Project description:fMRI data decomposition techniques have advanced significantly from shallow models such as Independent Component Analysis (ICA) and Sparse Coding and Dictionary Learning (SCDL) to deep learning models such Deep Belief Networks (DBN) and Convolutional Autoencoder (DCAE). However, interpretations of those decomposed networks are still open questions due to the lack of functional brain atlases, no correspondence across decomposed or reconstructed networks across different subjects, and significant individual variabilities. Recent studies showed that deep learning, especially deep convolutional neural networks (CNN), has extraordinary ability of accommodating spatial object patterns, e.g., our recent works using 3D CNN for fMRI-derived network classifications achieved high accuracy with a remarkable tolerance for mistakenly labelled training brain networks.

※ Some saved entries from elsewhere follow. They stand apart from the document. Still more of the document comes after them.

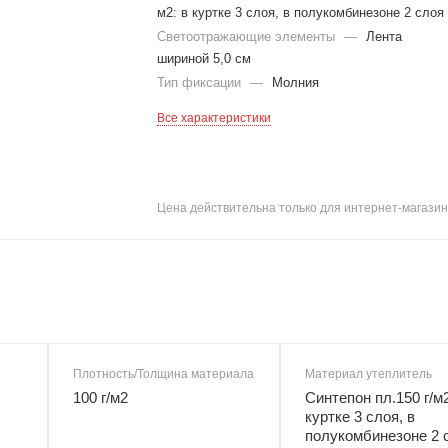
м2: в куртке 3 слоя, в полукомбинезоне 2 слоя
Светоотражающие элементы
—
Лента
шириной 5,0 см
Тип фиксации
—
Молния
Все характеристики
Цена действительна только для интернет-магазин
Плотность/Толщина материала
Материал утеплитель
100 г/м2
Синтепон пл.150 г/м2
куртке 3 слоя, в
полукомбинезоне 2 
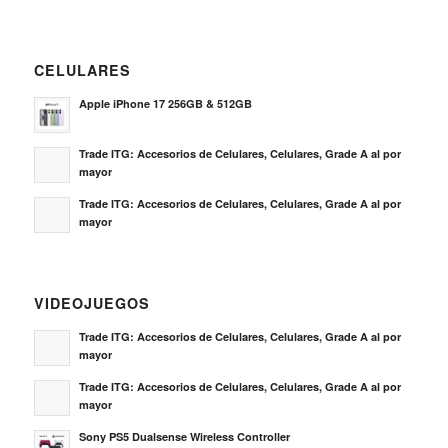
CELULARES
Apple iPhone 17 256GB & 512GB
Trade ITG: Accesorios de Celulares, Celulares, Grade A al por
mayor
Trade ITG: Accesorios de Celulares, Celulares, Grade A al por
mayor
VIDEOJUEGOS
Trade ITG: Accesorios de Celulares, Celulares, Grade A al por
mayor
Trade ITG: Accesorios de Celulares, Celulares, Grade A al por
mayor
Sony PS5 Dualsense Wireless Controller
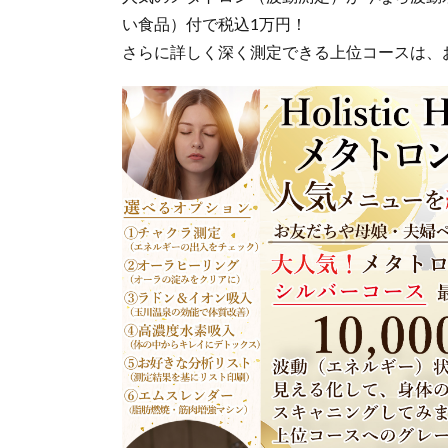
い食品）付で税込1万円！
さらに詳しく深く測定できる上位コースは、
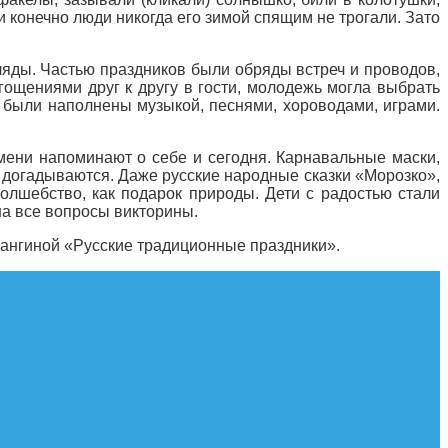
и конечно люди никогда его зимой спящим не трогали. Зато
ляды. Частью праздников были обряды встреч и проводов,
гощениями друг к другу в гости, молодежь могла выбрать
и были наполнены музыкой, песнями, хороводами, играми.
емени напоминают о себе и сегодня. Карнавальные маски,
е догадываются. Даже русские народные сказки «Морозко»,
олшебство, как подарок природы. Дети с радостью стали
на все вопросы викторины.
Шангиной «Русские традиционные праздники».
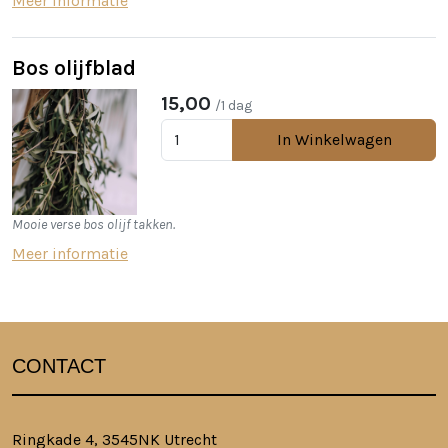
Meer informatie
Bos olijfblad
15,00
/1 dag
In Winkelwagen
Mooie verse bos olijf takken.
Meer informatie
CONTACT
Ringkade 4, 3545NK Utrecht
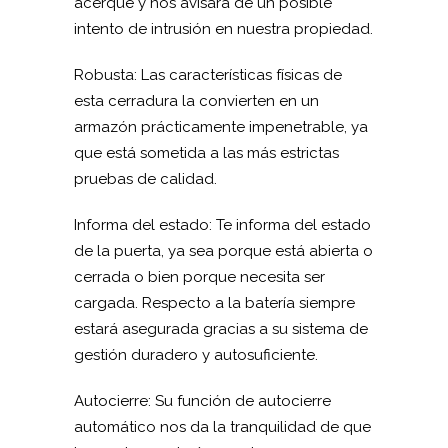
acerque y nos avisará de un posible
intento de intrusión en nuestra propiedad.
Robusta: Las características físicas de
esta cerradura la convierten en un
armazón prácticamente impenetrable, ya
que está sometida a las más estrictas
pruebas de calidad.
Informa del estado: Te informa del estado
de la puerta, ya sea porque está abierta o
cerrada o bien porque necesita ser
cargada. Respecto a la batería siempre
estará asegurada gracias a su sistema de
gestión duradero y autosuficiente.
Autocierre: Su función de autocierre
automático nos da la tranquilidad de que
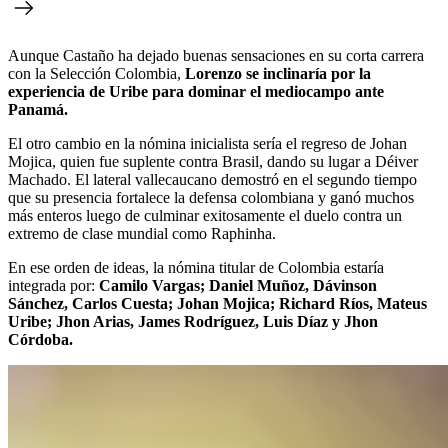
Aunque Castaño ha dejado buenas sensaciones en su corta carrera
con la Selección Colombia,
Lorenzo se inclinaría por la
experiencia de Uribe para dominar el mediocampo ante
Panamá.
El otro cambio en la nómina inicialista sería el regreso de Johan
Mojica, quien fue suplente contra Brasil, dando su lugar a Déiver
Machado. El lateral vallecaucano demostró en el segundo tiempo
que su presencia fortalece la defensa colombiana y ganó muchos
más enteros luego de culminar exitosamente el duelo contra un
extremo de clase mundial como Raphinha.
En ese orden de ideas, la nómina titular de Colombia estaría
integrada por:
Camilo Vargas; Daniel Muñoz, Dávinson
Sánchez, Carlos Cuesta; Johan Mojica; Richard Ríos, Mateus
Uribe; Jhon Arias, James Rodríguez, Luis Díaz y Jhon
Córdoba.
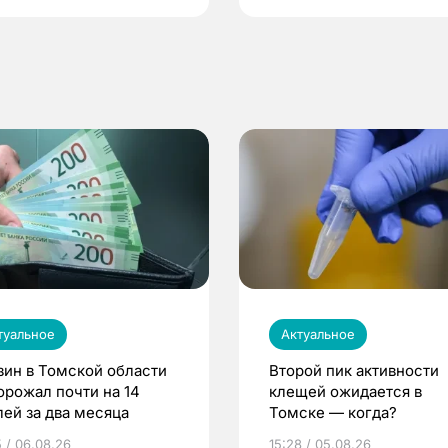
туальное
Актуальное
зин в Томской области
Второй пик активности
орожал почти на 14
клещей ожидается в
лей за два месяца
Томске — когда?
5 / 06.08.26
15:28 / 05.08.26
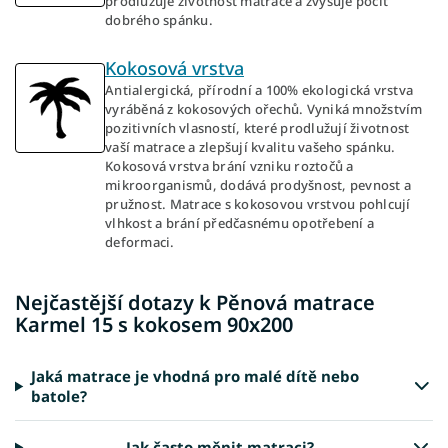
prodlužuje životnost matrace a zvyšuje pocit
dobrého spánku.
Kokosová vrstva
Antialergická, přírodní a 100% ekologická vrstva
vyráběná z kokosových ořechů. Vyniká množstvím
pozitivních vlasností, které prodlužují životnost
vaší matrace a zlepšují kvalitu vašeho spánku.
Kokosová vrstva brání vzniku roztočů a
mikroorganismů, dodává prodyšnost, pevnost a
pružnost. Matrace s kokosovou vrstvou pohlcují
vlhkost a brání předčasnému opotřebení a
deformaci.
Nejčastější dotazy k Pěnová matrace
Karmel 15 s kokosem 90x200
Jaká matrace je vhodná pro malé dítě nebo
batole?
Jak často měnit matraci?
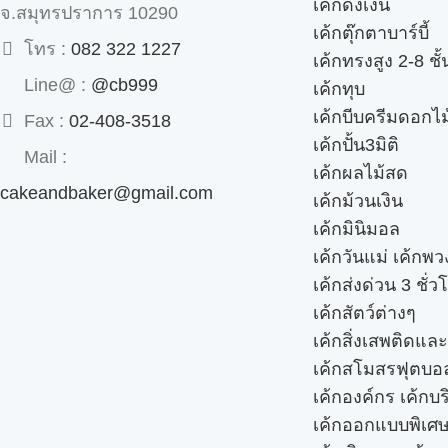
เค้กดึงเงิน
จ.สมุทรปราการ 10290
เค้กตุ๊กตาบาร์บี้
โทร :
082 322 1227
เค้กทรงสูง 2-8 ชั้
Line@ :
@cb999
เค้กทุบ
เค้กบีบครีมดอกไม
Fax :
02-408-3518
เค้กปั้น3มิติ
Mail :
เค้กผลไม้สด
cakeandbaker@gmail.com
เค้กม้วนเงิน
เค้กมินิมอล
เค้กวันแม่ เค้กพ
เค้กส่งด่วน 3 ชั่ว
เค้กสัตว์ต่างๆ
เค้กสิ่งเสพติดแล
เค้กสโมสรฟุตบอ
เค้กองค์กร เค้กบร
เค้กออกแบบพิเศ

However, the training data preparation is one of the biggest obstacles in these supervised deep learning models for functional brain network map recognitions, since manual labelling requires tedious and time-consuming labours which will sometimes even introduce label mistakes. Especially for mapping functional networks in large scale datasets such as hundreds of thousands of brain networks used in this paper, the manual labelling method will become almost infeasible. In response, in this work, we tackled both the network recognition and training data labelling tasks by proposing a new iteratively optimized deep learning CNN (IO-CNN) framework with an automatic weak label initialization, which enables the functional brain networks recognition task to a fully automatic large-scale classification procedure. Our extensive experiments based on ABIDE-II 1099 brains' fMRI data showed the great promise of our IO-CNN framework.